大阪都構想が市民に向けて主張している大阪府と大阪市の二重行政の解消は表向きの理由で、本当の目的は別であることをあなたはご存知でしょうか。 

この記事では大阪都構想がなぜ前回の住民投票で否決されたのかを解説し、さらになぜコロナ禍の今、大阪都構想の住民投票を行う必要があるのか、大阪都構想を反対する意見を合わせてわかりやすく解説します。 

大阪都構想はなぜ必要なのか 

大阪市と大阪府の二重行政を廃止し、ムダを削りたい 

大阪維新の会などが主張する大阪都構想が必要だとされる理由の1つに、二重行政ののムダを削ることが挙げられます。

「大阪府と大阪市の二重行政」によって生じるムダを削減し、ムダを削減した費用から新たな大阪の都市計画をすすめていくことが目的です。

大阪都構想では、大阪市を廃止し、4つの特別区に分けて大阪府に一体化しようとしています。 

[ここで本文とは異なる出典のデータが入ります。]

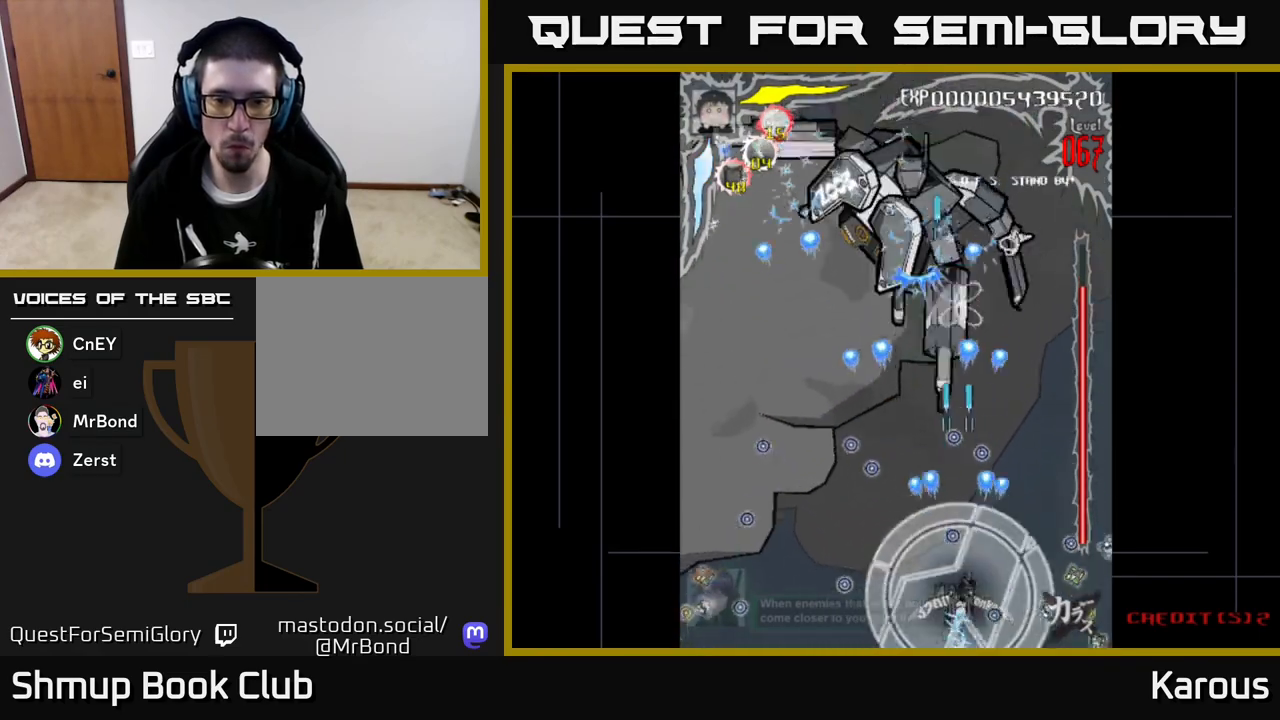
{"buttons": ["DPAD_UP"], "left_stick": "center", "events": [[250, "DPAD_LEFT", "down"], [283, "DPAD_UP", "down"], [333, "DPAD_LEFT", "up"], [367, "X", "down"], [417, "A", "up"], [483, "X", "up"]]}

ただし、松井市長が本会議で、二重行政は解消したと発言している他、嘉悦大学の報告書では二重行政が解消されることでの効果は数十億円しかありません。経済効果1兆円と言われる割にその額は小さいです。

裏の理由は大阪市の政令指定都市としての権限をなくしたい 

しかし、隠された理由の1つとされているのが、大阪府に政治をする上での権限を集中させ大阪市の政令指定都市としての権限をなくしたいことが狙いではないかと指摘されている方々もいます。 

政令指定都市は通常の市とちがい、行政上の権限が他市町村に比べ非常に強い都市になります。

たとえば教員の採用数は市で独自採用が認められています。

また、都道府県へ申請しなくても直接府道や国道を管理することができます。

このように、政令指定都市は独自に進められる権限を持ち合わせているのですが、大阪府はその点について好意的ではありません。

そこで、大阪市の持っている政令指定都市の権限を小さくして、大阪府に権限を集中させようとしています。

こうして大阪市の持っている権利を大阪府が引き受けることで何がメリットになるのか、メリットはスピード感のある決断と政治ができることです。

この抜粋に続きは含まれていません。